Espaço físico contará com voluntários em plantão ininterrupto durante a votação para acolher relatos de ilícitos
A estrutura para receber informações da população sobre irregularidades durante as Eleições Gerais de 2026 no Pará já está pronta e tem previsão de iniciar os atendimentos no início da próxima semana.
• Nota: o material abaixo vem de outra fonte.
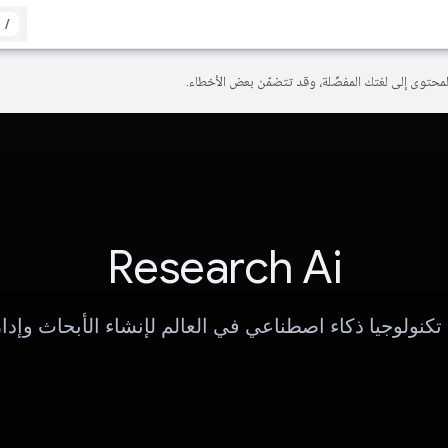
/
Research Ai
تكنولوجيا ذكاء اصطناعي في العالم لإنشاء الأبحاث وإدار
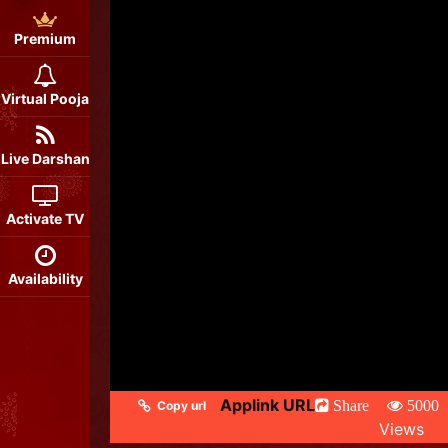
Premium
Virtual Pooja
Live Darshan
Activate TV
Availability
Applink URL
Share
5000
Copy url
Views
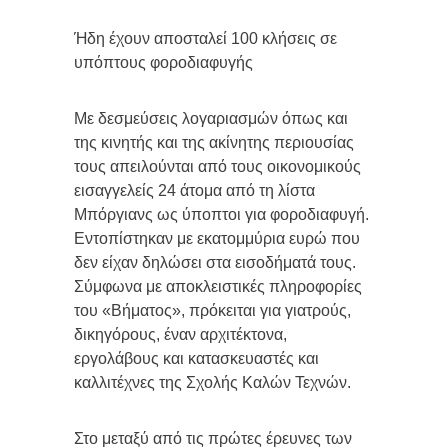
Ήδη έχουν αποσταλεί 100 κλήσεις σε
υπόπτους φοροδιαφυγής
Με δεσμεύσεις λογαριασμών όπως και
της κινητής και της ακίνητης περιουσίας
τους απειλούνται από τους οικονομικούς
εισαγγελείς 24 άτομα από τη λίστα
Μπόργιανς ως ύποπτοι για φοροδιαφυγή.
Εντοπίστηκαν με εκατομμύρια ευρώ που
δεν είχαν δηλώσει στα εισοδήματά τους.
Σύμφωνα με αποκλειστικές πληροφορίες
του «Βήματος», πρόκειται για γιατρούς,
δικηγόρους, έναν αρχιτέκτονα,
εργολάβους και κατασκευαστές και
καλλιτέχνες της Σχολής Καλών Τεχνών.
Στο μεταξύ από τις πρώτες έρευνες των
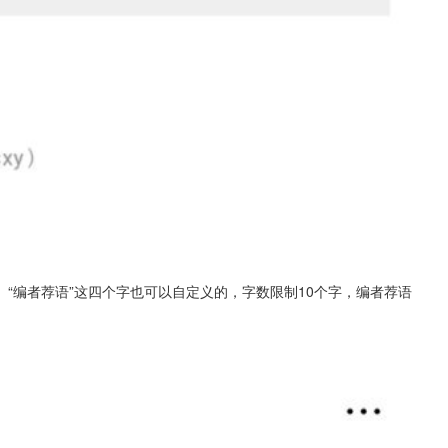
“编者荐语”这四个字也可以自定义的，字数限制10个字，编者荐语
O Comitê de Combate à Corrupção Eleitoral finalizou a preparação de sua sede física e iniciará a triagem de mensagens com um esquema especial de monitoramento.
Para
garantir celeridade na análise das demandas enviadas pelos eleitores, a
força-tarefa mobilizará voluntários em turnos diários ao longo do período de
campanha. Na reta final da disputa, a equipe funcionará de forma ininterrupta
para atender a demanda.
“Vamos
ter uma escala de voluntários que irão se dividir entre manhã e tarde, e na
semana das eleições, os voluntários estarão disponíveis 24 horas para que o
comitê funcione sem parar, recebendo as denúncias”, detalha Cristiane Araujo.
O
grupo centralizará o acolhimento de informações e ativará o fluxo oficial de
apuração assim que os trabalhos na sala forem abertos.
“O
número de WhatsApp para denúncias é (91) 3347-9809 e iniciaremos a coletar as
denúncias assim que o comitê iniciar os trabalhos efetivamente”, destaca a
secretária executiva.
Entidades
da sociedade civil fortalecem fiscalização no Pará
Lançado
originalmente em junho na sede do Ministério Público Federal (MPF), em Belém, o
grupo reúne o Ministério Público (MP) Eleitoral e a CNBB Norte 2 a diversas
organizações da sociedade civil. Entre as instituições parceiras estão a
Cáritas Regional Norte 2, a Comissão Pastoral da Terra (CPT), a Rede Eclesial
Pan-Amazônica (Repam Brasil), o Centro de Estudos Bíblicos (Cebi/PA) e a Igreja
Episcopal Anglicana do Brasil.
A
aliança busca coibir práticas ilícitas como o abuso de poder econômico, o
clientelismo e a captação ilegal de sufrágio. O plano de ação também engloba
iniciativas educativas e debates orientados para a defesa da Amazônia, de
territórios indígenas e de comunidades quilombolas no estado.
Aplicativo
Pardal do TSE receberá registros a partir do dia 16
Além
da mobilização comunitária no Pará, a população poderá utilizar o aplicativo
Pardal Móvel a partir de 16 de agosto, data que marca o início oficial da
propaganda política. A ferramenta foi regulamentada pelo Tribunal Superior
Eleitoral (TSE) por meio da Portaria nº 451/2026, assinada pelo presidente da
Corte, ministro Kassio Nunes Marques, e publicada no Diário da Justiça
Eletrônico.
O
acesso ao sistema exige autenticação por meio do e-Título ou da conta Gov.br,
mas a norma assegura o sigilo da identidade do cidadão. Para evitar registros
incorretos, a plataforma exibe orientações prévias sobre condutas permitidas e
vedadas pela legislação antes da conclusão do envio.
A
ferramenta faz uma triagem automatizada dos relatos e permite anexar fotos,
áudios, vídeos e links. Casos que envolvem desinformação serão encaminhados ao
Sistema de Alertas de Desinformação Eleitoral (Siade), enquanto denúncias sobre
crimes eleitorais seguirão para apuração do Ministério Público Eleitoral.